▸ EXTRAIT DU DOCUMENT
%%

Manfredi était un grand imitateur, non pas imitateur forcé à l'être par la nature, toujours asservi à copier quelqu'un ; mais imitateur libre et de dessin formé, qui prenait le caractère de tel poëte qu'il voulait, et ne le prenait point sans s'y rendre supérieur à son original même. Je tiens encore ceci d'un Italien, excellent connaisseur, occupé en France des fonctions les plus importantes.

Les sonnets sont beaucoup plus à la mode en Italie que chez nous. Manfredi en a fait un grand nombre, et sur toutes sortes de sujets. Il y en a de simple galanterie, d'amour passionné, de dévotion, sur les événemens des guerres d'Italie de son temps, à la louange des princes, des généraux, des grands prédicateurs, Ces sonnets ne se piquent point, comme les nôtres, de finir toujours par quelque trait frappant; il leur suffit d'être bien travaillés et riches en expressions poétiques. Dans un autre genre que nous n'avons point, et que les Italiens appellent Canzoni, Manfredi a fait un des plus beaux ouvrages qui soient jamais sortis

de l'Italie; nous ne craignons point de le dire après Zanotti. Le sujet en est une très-belle personne, Giulia Vandi, qui se fit religieuse.

Le poëte commence par dire qu'il a vu ce que des yeux mortels, toujours couverts d'un voile trop épais, ne sauraient voir, tout ce qu'il y a de céleste dans Giulia. La nature et l'amour s'étaient unis pour former sa beauté à l'envi l'un de l'autre, et ils ont été étonnés de leur propre ouvrage quand ils l'ont vu fini. L'âme choisie pour habiter ce beau corps y descend du ciel, entraînant avec elle tout ce qu'il y a de plus pur et de plus lumineux dans les différentes sphères par où elle passe. Elle ne se montre aux humains que pour leur faire voir par l'éclat dont elle brille, le lieu de son origine, et le chemin qui les y conduira. Après avoir rempli chez eux cette noble destination, elle les quitte; et tandis que tout retentit des concerts des anges qui lui applaudissent, elle s'enfonce dans une lumière immense, où elle disparaît. Au milieu de tout cela l'auteur a eu l'adresse de parler de lui, et en termes fort passionnés. Aurait-il eu de l'amour pour Giulia? On le croirait, si l'on ne connaissait chez les auteurs illustres beaucoup d'exemples d'un certain amour platonique et poétique, qui ne demande qu'une matière à dire de belles choses.

%%

▸ CONSIGNES
1. Relevez tous les sujets des sonnets de Manfredi énumérés dans l'extrait sur ce poète.
2. Répondez à ces questions d'après l'extrait sur Manfredi :
(a) Dans quel pays les sonnets sont-ils beaucoup plus à la mode que chez l'auteur ?
(b) Après qui l'auteur ose-t-il affirmer que l'ouvrage de Manfredi dans le genre des Canzoni compte parmi les plus beaux d'Italie ?
(c) Qui est le sujet de cet ouvrage, et que devint-elle ?
3. Selon l'extrait sur Manfredi, pourquoi ne doit-on pas forcément conclure que le poète aimait Giulia ? Répondez en une à trois phrases.
Les entrées qui suivent proviennent d'une source distincte.

▸ DONNÉES ENREGISTRÉES
%%

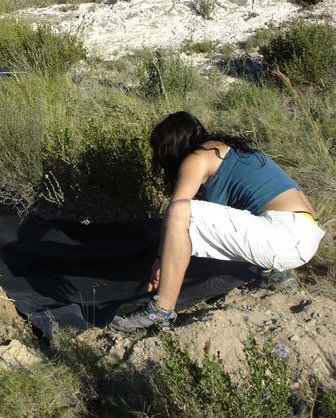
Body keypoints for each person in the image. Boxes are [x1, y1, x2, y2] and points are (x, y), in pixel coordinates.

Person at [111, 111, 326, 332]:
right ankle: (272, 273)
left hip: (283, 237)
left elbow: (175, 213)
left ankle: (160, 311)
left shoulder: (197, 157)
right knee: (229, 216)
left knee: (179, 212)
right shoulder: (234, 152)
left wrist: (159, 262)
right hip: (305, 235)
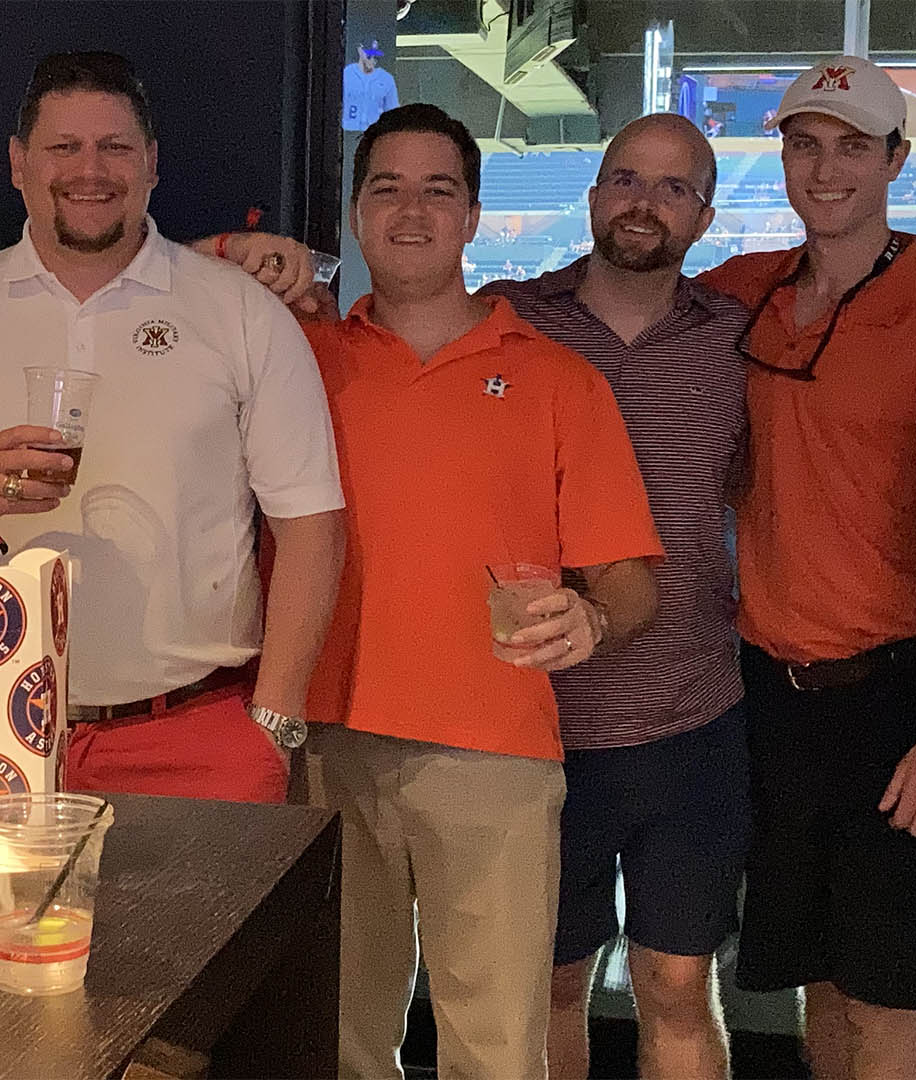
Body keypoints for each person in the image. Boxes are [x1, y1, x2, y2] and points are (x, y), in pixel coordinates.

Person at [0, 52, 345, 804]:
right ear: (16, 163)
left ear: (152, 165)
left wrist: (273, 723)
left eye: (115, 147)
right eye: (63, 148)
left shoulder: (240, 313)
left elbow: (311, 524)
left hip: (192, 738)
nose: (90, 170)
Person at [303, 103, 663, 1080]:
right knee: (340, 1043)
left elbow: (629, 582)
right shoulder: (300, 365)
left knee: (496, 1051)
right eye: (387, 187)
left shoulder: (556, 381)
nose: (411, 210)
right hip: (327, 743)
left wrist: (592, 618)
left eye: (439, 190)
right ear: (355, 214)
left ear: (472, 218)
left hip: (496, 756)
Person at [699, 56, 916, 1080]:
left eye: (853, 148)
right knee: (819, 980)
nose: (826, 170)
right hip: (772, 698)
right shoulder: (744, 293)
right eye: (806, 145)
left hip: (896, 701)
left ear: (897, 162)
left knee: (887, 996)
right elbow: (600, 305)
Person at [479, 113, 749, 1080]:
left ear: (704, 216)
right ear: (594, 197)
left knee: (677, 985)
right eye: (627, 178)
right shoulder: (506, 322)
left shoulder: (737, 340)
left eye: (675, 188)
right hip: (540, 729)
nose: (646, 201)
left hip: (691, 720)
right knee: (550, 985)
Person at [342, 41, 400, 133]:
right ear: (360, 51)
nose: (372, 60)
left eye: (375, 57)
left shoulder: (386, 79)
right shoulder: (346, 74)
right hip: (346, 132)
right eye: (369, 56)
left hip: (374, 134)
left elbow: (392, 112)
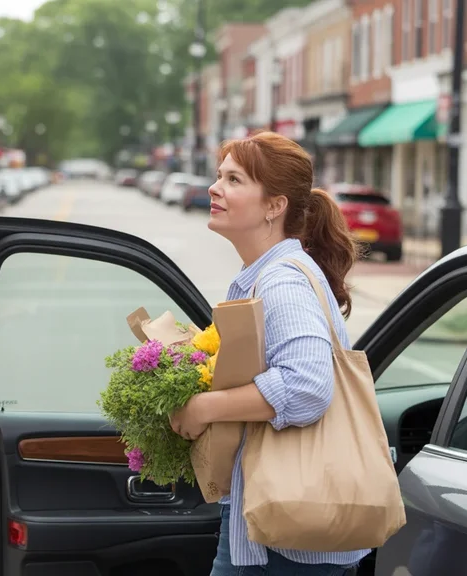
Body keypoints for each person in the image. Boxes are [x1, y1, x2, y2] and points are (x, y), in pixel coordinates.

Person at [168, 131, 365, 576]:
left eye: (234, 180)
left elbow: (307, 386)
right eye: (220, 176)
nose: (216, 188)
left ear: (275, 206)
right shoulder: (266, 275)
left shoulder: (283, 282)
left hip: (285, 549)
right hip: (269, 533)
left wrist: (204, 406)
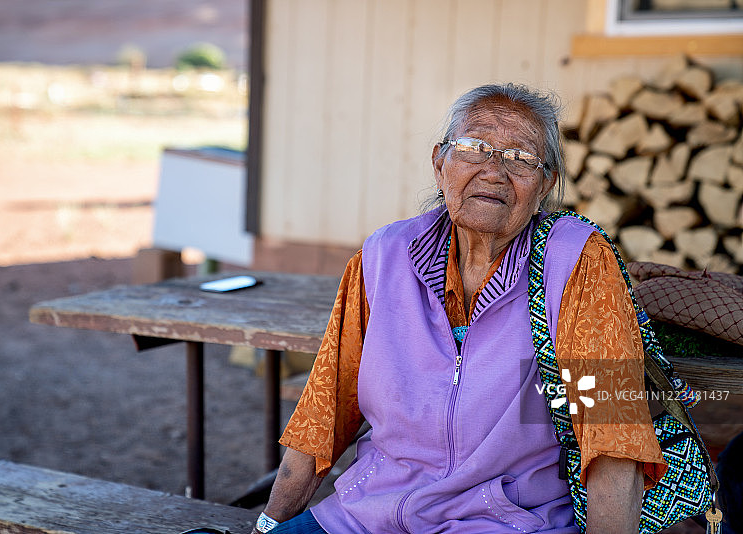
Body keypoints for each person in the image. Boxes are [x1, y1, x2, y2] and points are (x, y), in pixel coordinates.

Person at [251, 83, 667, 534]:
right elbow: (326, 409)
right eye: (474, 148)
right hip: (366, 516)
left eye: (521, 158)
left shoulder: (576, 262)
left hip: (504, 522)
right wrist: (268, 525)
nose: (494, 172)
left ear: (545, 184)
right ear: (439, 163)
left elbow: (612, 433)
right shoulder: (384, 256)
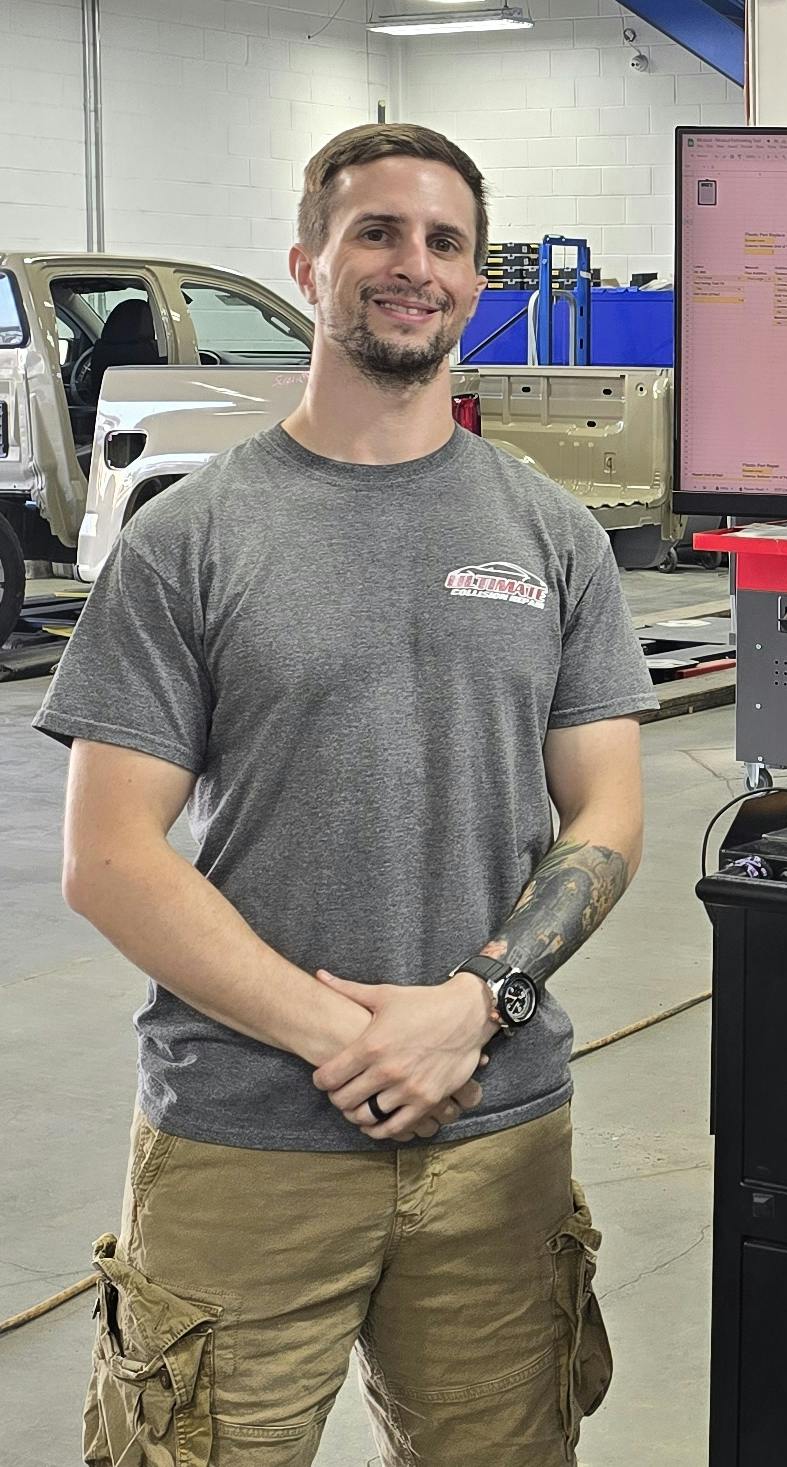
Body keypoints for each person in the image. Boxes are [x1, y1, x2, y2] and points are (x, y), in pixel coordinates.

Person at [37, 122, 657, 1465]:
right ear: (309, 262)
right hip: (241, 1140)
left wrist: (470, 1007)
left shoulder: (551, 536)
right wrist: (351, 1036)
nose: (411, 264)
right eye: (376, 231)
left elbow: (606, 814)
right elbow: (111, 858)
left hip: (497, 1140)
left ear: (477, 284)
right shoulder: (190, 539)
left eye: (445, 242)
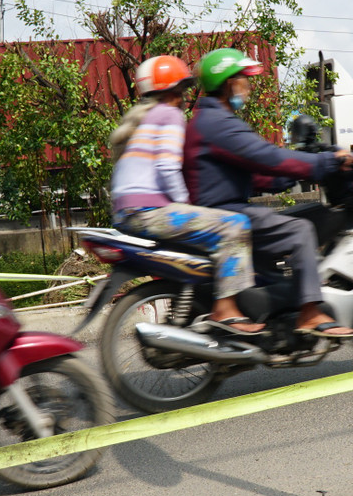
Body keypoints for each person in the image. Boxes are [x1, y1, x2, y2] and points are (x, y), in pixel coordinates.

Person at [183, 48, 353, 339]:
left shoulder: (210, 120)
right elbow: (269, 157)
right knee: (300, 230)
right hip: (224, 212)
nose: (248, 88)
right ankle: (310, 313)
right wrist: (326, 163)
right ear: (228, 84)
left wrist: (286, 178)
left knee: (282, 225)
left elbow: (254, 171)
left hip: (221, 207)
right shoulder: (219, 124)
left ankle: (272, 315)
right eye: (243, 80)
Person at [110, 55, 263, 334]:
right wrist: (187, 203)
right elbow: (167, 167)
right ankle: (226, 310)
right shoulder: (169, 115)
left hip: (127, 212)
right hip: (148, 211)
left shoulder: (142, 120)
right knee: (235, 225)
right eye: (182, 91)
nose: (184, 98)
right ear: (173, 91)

%%

▸ RÉPONSES DANS L'ORDRE
1.
- la simple galanterie
- l'amour passionné
- la dévotion
- les événemens des guerres d'Italie de son temps
- la louange des princes, des généraux et des grands prédicateurs

2.
(a) En Italie.
(b) Après Zanotti.
(c) Giulia Vandi, une très belle personne, qui se fit religieuse.

3. On pourrait le croire, car il parle de lui en termes fort passionnés. Mais on connaît chez les auteurs illustres beaucoup d'exemples d'un amour platonique et poétique, qui ne demande qu'une matière à dire de belles choses.